Philosophical debates over the fundamental principles that should guide life-and-death medical decisions usually occur at a considerable remove from the tough, real-world choices made in hospital rooms, courthouses, and legislatures. David Orentlicher seeks to change that, drawing on his extensive experience in both medicine and law to address the translation of moral principle into practice--a move that itself generates important moral concerns. Orentlicher uses controversial life-and-death issues as case studies for evaluating three models for translating principle into practice. Physician-assisted suicide illustrates the application of ''generally valid rules,'' a model that provides predictability and simplicity and, more importantly, avoids the personal biases that influence case-by-case judgments. The author then takes up the debate over forcing pregnant women to accept treatments to save their fetuses. He uses this issue to weigh the ''avoidance of perverse incentives,'' an approach to translation that follows principles hesitantly for fear of generating unintended results. And third, Orentlicher considers the denial of life-sustaining treatment on grounds of medical futility in his evaluation of the ''tragic choices'' model, which hides difficult life-and-death choices in order to prevent paralyzing social conflict. Matters of Life and Death is a rich and stimulating contribution to bioethics and law. It is the first book to examine closely the broad problems of translating principle into practice. And by analyzing specific controversies along the way, it develops original insights likely to provoke both moral philosophers and those working on thorny issues of life and death.
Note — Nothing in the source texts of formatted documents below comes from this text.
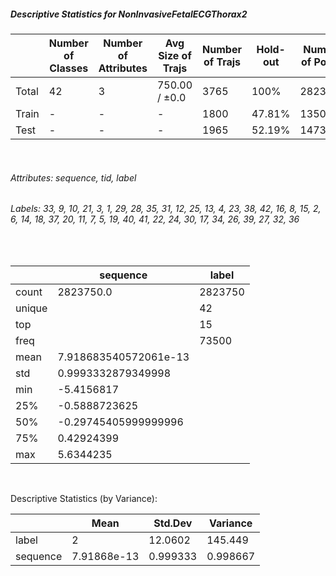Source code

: ##### Descriptive Statistics for NonInvasiveFetalECGThorax2


|       |   Number of Classes |   Number of Attributes |   Avg Size of Trajs |   Number of Trajs | Hold-out   |   Number of Points |   Longest Size |   Shortest Size |
|-------|---------------------|------------------------|---------------------|-------------------|------------|--------------------|----------------|-----------------|
| Total | 42                  | 3                      | 750.00 / ±0.0       | 3765              | 100%       |            2823750 |            750 |             750 |
| Train | -                   | -                      | -                   | 1800              | 47.81%     |            1350000 |            750 |             750 |
| Test  | -                   | -                      | -                   | 1965              | 52.19%     |            1473750 |            750 |             750 |

&nbsp;

###### Attributes: sequence, tid, label


###### Labels: 33, 9, 10, 21, 3, 1, 29, 28, 35, 31, 12, 25, 13, 4, 23, 38, 42, 16, 8, 15, 2, 6, 14, 18, 37, 20, 11, 7, 5, 19, 40, 41, 22, 24, 30, 17, 34, 26, 39, 27, 32, 36

&nbsp;

|        | sequence              | label   |
|--------|-----------------------|---------|
| count  | 2823750.0             | 2823750 |
| unique |                       | 42      |
| top    |                       | 15      |
| freq   |                       | 73500   |
| mean   | 7.918683540572061e-13 |         |
| std    | 0.9993332879349998    |         |
| min    | -5.4156817            |         |
| 25%    | -0.5888723625         |         |
| 50%    | -0.29745405999999996  |         |
| 75%    | 0.42924399            |         |
| max    | 5.6344235             |         |

&nbsp;

Descriptive Statistics (by Variance): 


|          |        Mean |   Std.Dev |   Variance |
|----------|-------------|-----------|------------|
| label    | 2           | 12.0602   | 145.449    |
| sequence | 7.91868e-13 |  0.999333 |   0.998667 |

&nbsp;

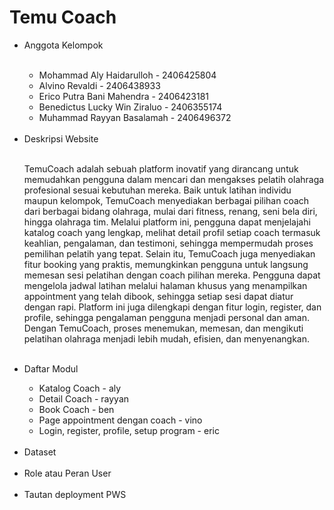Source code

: <h1>Temu Coach</h1>

<ul>
  <li>Anggota Kelompok</li>
  <br>
  <ul>
    <li>Mohammad Aly Haidarulloh - 2406425804</li>
    <li>Alvino Revaldi - 2406438933</li>
    <li>Erico Putra Bani Mahendra - 2406423181</li>
    <li>Benedictus Lucky Win Ziraluo - 2406355174</li>
    <li>Muhammad Rayyan Basalamah - 2406496372</li>
  </ul>
  <br>
  <li>Deskripsi Website</li>
  <br>
  <p>
    TemuCoach adalah sebuah platform inovatif yang dirancang untuk memudahkan pengguna dalam mencari dan mengakses pelatih olahraga profesional sesuai kebutuhan mereka. Baik untuk latihan individu maupun kelompok, TemuCoach menyediakan berbagai pilihan coach dari berbagai bidang olahraga, mulai dari fitness, renang, seni bela diri, hingga olahraga tim. Melalui platform ini, pengguna dapat menjelajahi katalog coach yang lengkap, melihat detail profil setiap coach termasuk keahlian, pengalaman, dan testimoni, sehingga mempermudah proses pemilihan pelatih yang tepat.
    Selain itu, TemuCoach juga menyediakan fitur booking yang praktis, memungkinkan pengguna untuk langsung memesan sesi pelatihan dengan coach pilihan mereka. Pengguna dapat mengelola jadwal latihan melalui halaman khusus yang menampilkan appointment yang telah dibook, sehingga setiap sesi dapat diatur dengan rapi. Platform ini juga dilengkapi dengan fitur login, register, dan profile, sehingga pengalaman pengguna menjadi personal dan aman. Dengan TemuCoach, proses menemukan, memesan, dan mengikuti pelatihan olahraga menjadi lebih mudah, efisien, dan menyenangkan. 
  </p>
  <br>
  <li>Daftar Modul</li>
  <ul>
    <li>Katalog Coach - aly</li>
    <li>Detail Coach - rayyan</li>
    <li>Book Coach - ben</li>
    <li>Page appointment dengan coach - vino</li>
    <li>Login, register, profile, setup program - eric</li>
  </ul>
  <br>
  <li>Dataset</li>
  <br>
  <li>Role atau Peran User</li>
  <br>
  <li>Tautan deployment PWS</li>
  <br>
</ul>



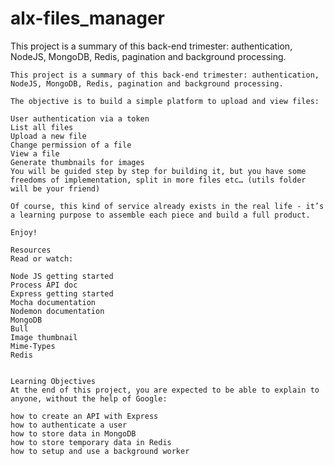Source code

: # alx-files_manager
This project is a summary of this back-end trimester: authentication, NodeJS, MongoDB, Redis, pagination and background processing.

    This project is a summary of this back-end trimester: authentication, NodeJS, MongoDB, Redis, pagination and background processing.
    
    The objective is to build a simple platform to upload and view files:
    
    User authentication via a token
    List all files
    Upload a new file
    Change permission of a file
    View a file
    Generate thumbnails for images
    You will be guided step by step for building it, but you have some freedoms of implementation, split in more files etc… (utils folder will be your friend)
    
    Of course, this kind of service already exists in the real life - it’s a learning purpose to assemble each piece and build a full product.
    
    Enjoy!
    
    Resources
    Read or watch:
    
    Node JS getting started
    Process API doc
    Express getting started
    Mocha documentation
    Nodemon documentation
    MongoDB
    Bull
    Image thumbnail
    Mime-Types
    Redis
    
    
    Learning Objectives
    At the end of this project, you are expected to be able to explain to anyone, without the help of Google:
    
    how to create an API with Express
    how to authenticate a user
    how to store data in MongoDB
    how to store temporary data in Redis
    how to setup and use a background worker
    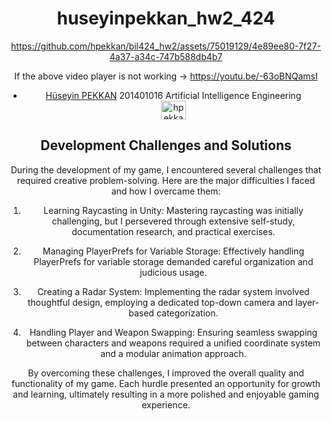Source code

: 


<div align="center">
  
 # huseyinpekkan_hw2_424
 

https://github.com/hpekkan/bil424_hw2/assets/75019129/4e89ee80-7f27-4a37-a34c-747b588db4b7

If the above video player is not working -> https://youtu.be/-63oBNQamsI

<ul>
  <li> <a href="https://github.com/hpekkan">Hüseyin PEKKAN</a> 201401016 Artificial Intelligence Engineering</li>
 <a href="https://linkedin.com/in/hpekkan" target="blank"><img align="center" src="https://raw.githubusercontent.com/rahuldkjain/github-profile-readme-generator/master/src/images/icons/Social/linked-in-alt.svg" alt="hpekkan" height="30" width="40" /></a>
</ul>

#### <p >

## Development Challenges and Solutions

During the development of my game, I encountered several challenges that required creative problem-solving. Here are the major difficulties I faced and how I overcame them:

1. Learning Raycasting in Unity: Mastering raycasting was initially challenging, but I persevered through extensive self-study, documentation research, and practical exercises.

2. Managing PlayerPrefs for Variable Storage: Effectively handling PlayerPrefs for variable storage demanded careful organization and judicious usage.

3. Creating a Radar System: Implementing the radar system involved thoughtful design, employing a dedicated top-down camera and layer-based categorization.

4. Handling Player and Weapon Swapping: Ensuring seamless swapping between characters and weapons required a unified coordinate system and a modular animation approach.
   
By overcoming these challenges, I improved the overall quality and functionality of my game. Each hurdle presented an opportunity for growth and learning, ultimately resulting in a more polished and enjoyable gaming experience.


</div>
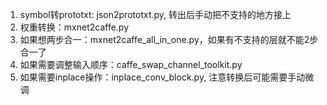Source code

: 1. symbol转prototxt: json2prototxt.py, 转出后手动把不支持的地方接上  
2. 权重转换：mxnet2caffe.py  
3. 如果想两步合一：mxnet2caffe_all_in_one.py，如果有不支持的层就不能2步合一了  
4. 如果需要调整输入顺序：caffe_swap_channel_toolkit.py  
5. 如果需要inplace操作：inplace_conv_block.py, 注意转换后可能需要手动微调
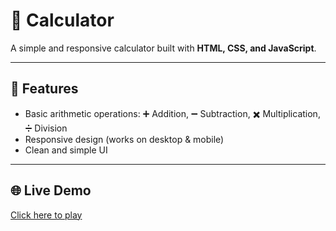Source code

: # 🧮 Calculator  

A simple and responsive calculator built with **HTML, CSS, and JavaScript**.  

---

## 🚀 Features
- Basic arithmetic operations: ➕ Addition, ➖ Subtraction, ✖️ Multiplication, ➗ Division  
- Responsive design (works on desktop & mobile)  
- Clean and simple UI  

---

## 🌐 Live Demo
[Click here to play](https://your-username.github.io/rock-paper-scissors/)
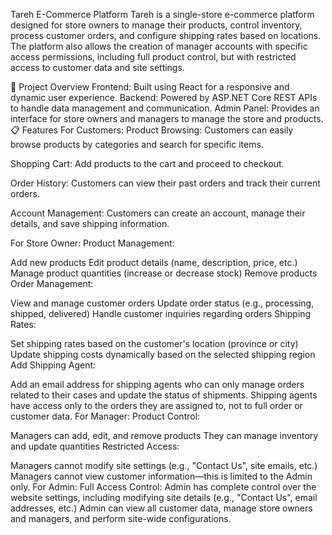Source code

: Tareh E-Commerce Platform
Tareh is a single-store e-commerce platform designed for store owners to manage their products, control inventory, process customer orders, and configure shipping rates based on locations. The platform also allows the creation of manager accounts with specific access permissions, including full product control, but with restricted access to customer data and site settings.

🚀 Project Overview
Frontend: Built using React for a responsive and dynamic user experience.
Backend: Powered by ASP.NET Core REST APIs to handle data management and communication.
Admin Panel: Provides an interface for store owners and managers to manage the store and products.
📋 Features
For Customers:
Product Browsing:
Customers can easily browse products by categories and search for specific items.

Shopping Cart:
Add products to the cart and proceed to checkout.

Order History:
Customers can view their past orders and track their current orders.

Account Management:
Customers can create an account, manage their details, and save shipping information.

For Store Owner:
Product Management:

Add new products
Edit product details (name, description, price, etc.)
Manage product quantities (increase or decrease stock)
Remove products
Order Management:

View and manage customer orders
Update order status (e.g., processing, shipped, delivered)
Handle customer inquiries regarding orders
Shipping Rates:

Set shipping rates based on the customer's location (province or city)
Update shipping costs dynamically based on the selected shipping region
Add Shipping Agent:

Add an email address for shipping agents who can only manage orders related to their cases and update the status of shipments.
Shipping agents have access only to the orders they are assigned to, not to full order or customer data.
For Manager:
Product Control:

Managers can add, edit, and remove products
They can manage inventory and update quantities
Restricted Access:

Managers cannot modify site settings (e.g., "Contact Us", site emails, etc.)
Managers cannot view customer information—this is limited to the Admin only.
For Admin:
Full Access Control:
Admin has complete control over the website settings, including modifying site details (e.g., "Contact Us", email addresses, etc.)
Admin can view all customer data, manage store owners and managers, and perform site-wide configurations.

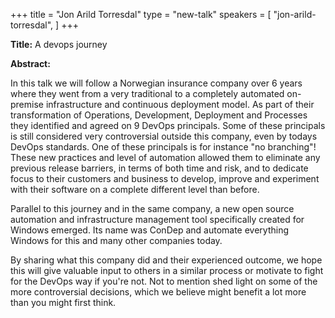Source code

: +++
title = "Jon Arild Torresdal"
type = "new-talk"
speakers = [
        "jon-arild-torresdal",
]
+++
<div class="col-12">
  <p><strong>Title:</strong>
A devops journey
</p>

<p><strong>Abstract:</strong></p>

<p>In this talk we will follow a Norwegian insurance company over 6 years where they went from a very traditional to a completely automated on-premise infrastructure and continuous deployment model. As part of their transformation of Operations, Development, Deployment and Processes they identified and agreed on 9 DevOps principals. Some of these principals is still considered very controversial outside this company, even by todays DevOps standards. One of these principals is for instance "no branching"! These new practices and level of automation allowed them to eliminate any previous release barriers, in terms of both time and risk, and to dedicate focus to their customers and business to develop, improve and experiment with their software on a complete different level than before.</p>

<p>Parallel to this journey and in the same company, a new open source automation and infrastructure management tool specifically created for Windows emerged. Its name was ConDep and automate everything Windows for this and many other companies today.</p>

<p>By sharing what this company did and their experienced outcome, we hope this will give valuable input to others in a similar process or motivate to fight for the DevOps way if you're not. Not to mention shed light on some of the more controversial decisions, which we believe might benefit a lot more than you might first think.</p>

</div>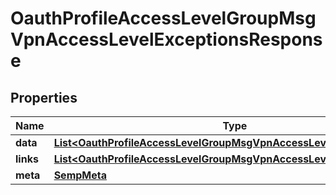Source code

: 

# OauthProfileAccessLevelGroupMsgVpnAccessLevelExceptionsResponse


## Properties

| Name | Type | Description | Notes |
|------------ | ------------- | ------------- | -------------|
|**data** | [**List&lt;OauthProfileAccessLevelGroupMsgVpnAccessLevelException&gt;**](OauthProfileAccessLevelGroupMsgVpnAccessLevelException.md) |  |  [optional] |
|**links** | [**List&lt;OauthProfileAccessLevelGroupMsgVpnAccessLevelExceptionLinks&gt;**](OauthProfileAccessLevelGroupMsgVpnAccessLevelExceptionLinks.md) |  |  [optional] |
|**meta** | [**SempMeta**](SempMeta.md) |  |  |



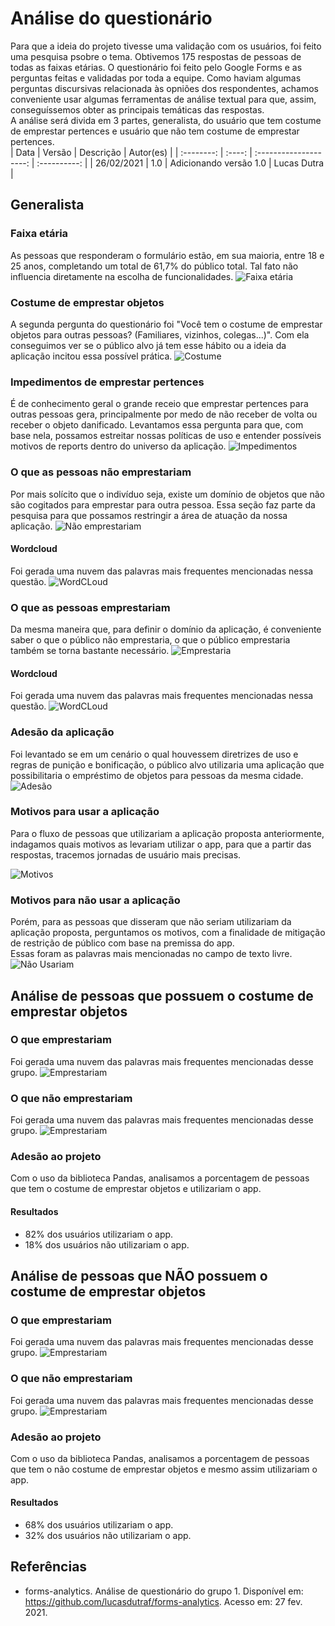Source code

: # Análise do questionário

Para que a ideia do projeto tivesse uma validação com os usuários, foi feito uma pesquisa psobre o tema. Obtivemos 175 respostas de pessoas de todas as faixas etárias. O questionário foi feito pelo Google Forms e as perguntas feitas e validadas por toda a equipe. Como haviam algumas perguntas discursivas relacionada às opniões dos respondentes, achamos conveniente usar algumas ferramentas de análise textual para que, assim, conseguíssemos obter as principais temáticas das respostas.  
A análise será divida em 3 partes, generalista, do usuário que tem costume de emprestar pertences e usuário que não tem costume de emprestar pertences.  
|    Data    | Versão |       Descrição        |  Autor(es)   |
| :--------: | :----: | :--------------------: | :----------: |
| 26/02/2021 |  1.0   | Adicionando versão 1.0 | Lucas Dutra |

## Generalista

### Faixa etária
As pessoas que responderam o formulário estão, em sua maioria, entre 18 e 25 anos, completando um total de 61,7% do público total. Tal fato não influencia diretamente na escolha de funcionalidades.
![Faixa etária](../../assets/img/questionario/idade.png)

### Costume de emprestar objetos
A segunda pergunta do questionário foi "Você tem o costume de emprestar objetos para outras pessoas? (Familiares, vizinhos, colegas...)". Com ela conseguimos ver se o público alvo já tem esse hábito ou a ideia da aplicação incitou essa possível prática.
![Costume](../../assets/img/questionario/se_empresta.png)

### Impedimentos de emprestar pertences
É de conhecimento geral o grande receio que emprestar pertences para outras pessoas gera, principalmente por medo de não receber de volta ou receber o objeto danificado. Levantamos essa pergunta para que, com base nela, possamos estreitar nossas políticas de uso e entender possíveis motivos de reports dentro do universo da aplicação.
![Impedimentos](../../assets/img/questionario/impedimentos.png)

### O que as pessoas não emprestariam
Por mais solícito que o indivíduo seja, existe um domínio de objetos que não são cogitados para emprestar para outra pessoa. Essa seção faz parte da pesquisa para que possamos restringir a área de atuação da nossa aplicação.
![Não emprestariam](../../assets/img/questionario/nao_emprestaria.png)
#### Wordcloud
Foi gerada uma nuvem das palavras mais frequentes mencionadas nessa questão.
![WordCLoud](../../assets/img/questionario/general_nao_emprestaria.png)

### O que as pessoas emprestariam
Da mesma maneira que, para definir o domínio da aplicação, é conveniente saber o que o público não emprestaria, o que o público emprestaria também se torna bastante necessário.
![Emprestaria](../../assets/img/questionario/emprestaria.png)
#### Wordcloud
Foi gerada uma nuvem das palavras mais frequentes mencionadas nessa questão.
![WordCLoud](../../assets/img/questionario/general_emprestaria.png)

### Adesão da aplicação
Foi levantado se em um cenário o qual houvessem diretrizes de uso e regras de punição e bonificação, o público alvo utilizaria uma aplicação que possibilitaria o empréstimo de objetos para pessoas da mesma cidade.
![Adesão](../../assets/img/questionario/adesao.png)

### Motivos para usar a aplicação
Para o fluxo de pessoas que utilizariam a aplicação proposta anteriormente, indagamos quais motivos as levariam utilizar o app, para que a partir das respostas, tracemos jornadas de usuário mais precisas. 

![Motivos](../../assets/img/questionario/motivos.png)

### Motivos para não usar a aplicação
Porém, para as pessoas que disseram que não seriam utilizariam da aplicação proposta, perguntamos os motivos, com a finalidade de mitigação de restrição de público com base na premissa do app.  
Essas foram as palavras mais mencionadas no campo de texto livre.
![Não Usariam](../../assets/img/questionario/nao_usaria.jpg)

## Análise de pessoas que possuem o costume de emprestar objetos
### O que emprestariam
Foi gerada uma nuvem das palavras mais frequentes mencionadas desse grupo.
![Emprestariam](../../assets/img/questionario/used_emprestaria.png)
### O que não emprestariam
Foi gerada uma nuvem das palavras mais frequentes mencionadas desse grupo.
![Emprestariam](../../assets/img/questionario/used_nao_emprestaria.png)
### Adesão ao projeto
Com o uso da biblioteca Pandas, analisamos a porcentagem de pessoas que tem o costume de emprestar objetos e utilizariam o app.  
#### Resultados
- 82% dos usuários utilizariam o app.
- 18% dos usuários não utilizariam o app.

## Análise de pessoas que NÃO possuem o costume de emprestar objetos
### O que emprestariam
Foi gerada uma nuvem das palavras mais frequentes mencionadas desse grupo.
![Emprestariam](../../assets/img/questionario/not_used_emprestaria.png)
### O que não emprestariam
Foi gerada uma nuvem das palavras mais frequentes mencionadas desse grupo.
![Emprestariam](../../assets/img/questionario/not_used_nao_emprestaria.png)
### Adesão ao projeto
Com o uso da biblioteca Pandas, analisamos a porcentagem de pessoas que tem o não costume de emprestar objetos e mesmo assim utilizariam o app.  
#### Resultados
- 68% dos usuários utilizariam o app.
- 32% dos usuários não utilizariam o app.


## Referências

- forms-analytics. Análise de questionário do grupo 1. Disponível em: https://github.com/lucasdutraf/forms-analytics. Acesso em: 27 fev. 2021.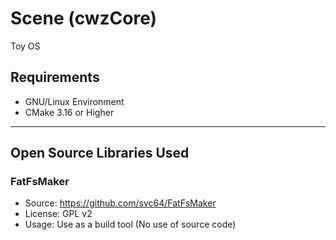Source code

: # Scene (cwzCore)

Toy OS

## Requirements

+ GNU/Linux Environment
+ CMake 3.16 or Higher

---

## Open Source Libraries Used

### FatFsMaker

+ Source: https://github.com/svc64/FatFsMaker
+ License: GPL v2
+ Usage: Use as a build tool (No use of source code)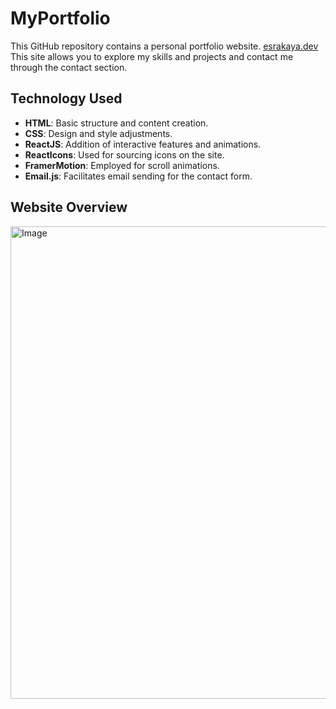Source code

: # MyPortfolio
This GitHub repository contains a personal portfolio website. [esrakaya.dev](https://www.esrakaya.dev/) This site allows you to explore my skills and projects and contact me through the contact section.

## Technology Used

* **HTML**: Basic structure and content creation.
* **CSS**: Design and style adjustments.
* **ReactJS**: Addition of interactive features and animations.
* **ReactIcons**: Used for sourcing icons on the site.
* **FramerMotion**: Employed for scroll animations.
* **Email.js**: Facilitates email sending for the contact form.


## Website Overview 

<img width="1855" height="756" alt="Image" src="https://github.com/user-attachments/assets/46faea7d-bbda-4604-b8f1-428052ab66d7" />




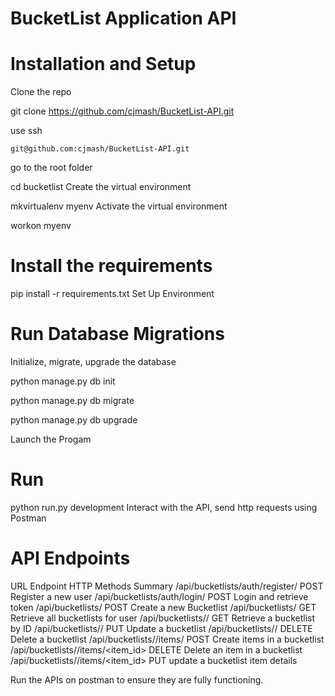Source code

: # BucketList Application API


# Installation and Setup

Clone the repo

git clone https://github.com/cjmash/BucketList-API.git

use ssh 

    git@github.com:cjmash/BucketList-API.git

go to the root folder

cd bucketlist
Create the virtual environment

mkvirtualenv myenv
Activate the virtual environment

workon myenv
# Install the requirements

pip install -r requirements.txt
Set Up Environment


# Run Database Migrations

 Initialize, migrate, upgrade the database

python manage.py db init

python manage.py db migrate

python manage.py db upgrade

Launch the Progam

# Run

python run.py development
Interact with the API, send http requests using Postman

# API Endpoints

URL Endpoint	                     HTTP Methods	Summary
/api/bucketlists/auth/register/         POST	 Register a new user
/api/bucketlists/auth/login/	        POST	 Login and retrieve token
/api/bucketlists/	                    POST	Create a new Bucketlist
/api/bucketlists/	                    GET	     Retrieve all bucketlists for user
/api/bucketlists/<id>/              	GET	     Retrieve a bucketlist by ID
/api/bucketlists/<id>/	                PUT	     Update a bucketlist
/api/bucketlists/<id>/	                DELETE	 Delete a bucketlist
/api/bucketlists/<id>/items/            POST	 Create items in a bucketlist
/api/bucketlists/<id>/items/<item_id>	DELETE	 Delete an item in a bucketlist
/api/bucketlists/<id>/items/<item_id>	PUT   	update a bucketlist item details

Run the APIs on postman to ensure they are fully functioning.

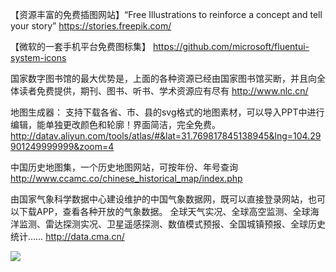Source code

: 【资源丰富的免费插图网站】“Free Illustrations to reinforce a concept and tell your story” 
https://stories.freepik.com/

【微软的一套手机平台免费图标集】
https://github.com/microsoft/fluentui-system-icons

国家数字图书馆的最大优势是，上面的各种资源已经由国家图书馆买断，并且向全体读者免费提供，期刊、图书、听书、学术资源应有尽有
http://www.nlc.cn/

地图生成器： 支持下载各省、市、县的svg格式的地图素材，可以导入PPT中进行编辑，能单独更改颜色和轮廓！界面简洁，完全免费。 
http://datav.aliyun.com/tools/atlas/#&lat=31.769817845138945&lng=104.29901249999999&zoom=4

中国历史地图集，一个历史地图网站，可按年份、年号查询
http://www.ccamc.co/chinese_historical_map/index.php

由国家气象科学数据中心建设维护的中国气象数据网，既可以直接登录网站，也可以下载APP，查看各种开放的气象数据。
全球天气实况、全球高空监测、全球海洋监测、雷达探测实况、卫星遥感探测、数值模式预报、全国城镇预报、全球历史统计……
http://data.cma.cn/

![](https://arloseimg.oss-cn-hangzhou.aliyuncs.com/20200731090440.png)
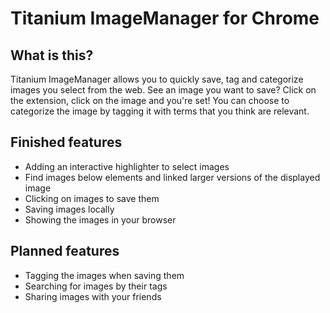 Titanium ImageManager for Chrome
================================

What is this?
-------------
Titanium ImageManager allows you to quickly save, tag and categorize images you
select from the web. See an image you want to save? Click on the extension,
click on the image and you're set! You can choose to categorize the image by
tagging it with terms that you think are relevant.

Finished features
-----------------
* Adding an interactive highlighter to select images
* Find images below elements and linked larger versions of the displayed image
* Clicking on images to save them
* Saving images locally
* Showing the images in your browser

Planned features
----------------
* Tagging the images when saving them
* Searching for images by their tags
* Sharing images with your friends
Medicine and Moral Philosophy Book

Medicine and Moral Philosophy


  • Author : Marshall Cohen
  • Publisher : Unknown
  • File Size : 8,8 Mb
  • Release Date : 2014-07
  • Genre: Electronic books
  • Pages : 0
  • ISBN 10 : 0691613966

GET BOOK

Download Medicine and Moral Philosophy Book in PDF and ePub

Responding to the increased public interest in the moral aspects of medical practice, this collection of essays focuses on questions of justice and injustice in the delivery and distribution of medical care and on problems concerning the rights of patients in their relationship to doctors, medical institutions, and government. Originally published in 1982. The Princeton Legacy Library uses the latest print-on-demand technology to again make available previously out-of-print books from the distinguished backlist of Princeton University Press. These editions preserve the original texts of these important books while presenting them in durable paperback and hardcover editions. The goal of the Princeton Legacy Library is to vastly increase access to the rich scholarly heritage found in the thousands of books published by Princeton University Press since its founding in 1905.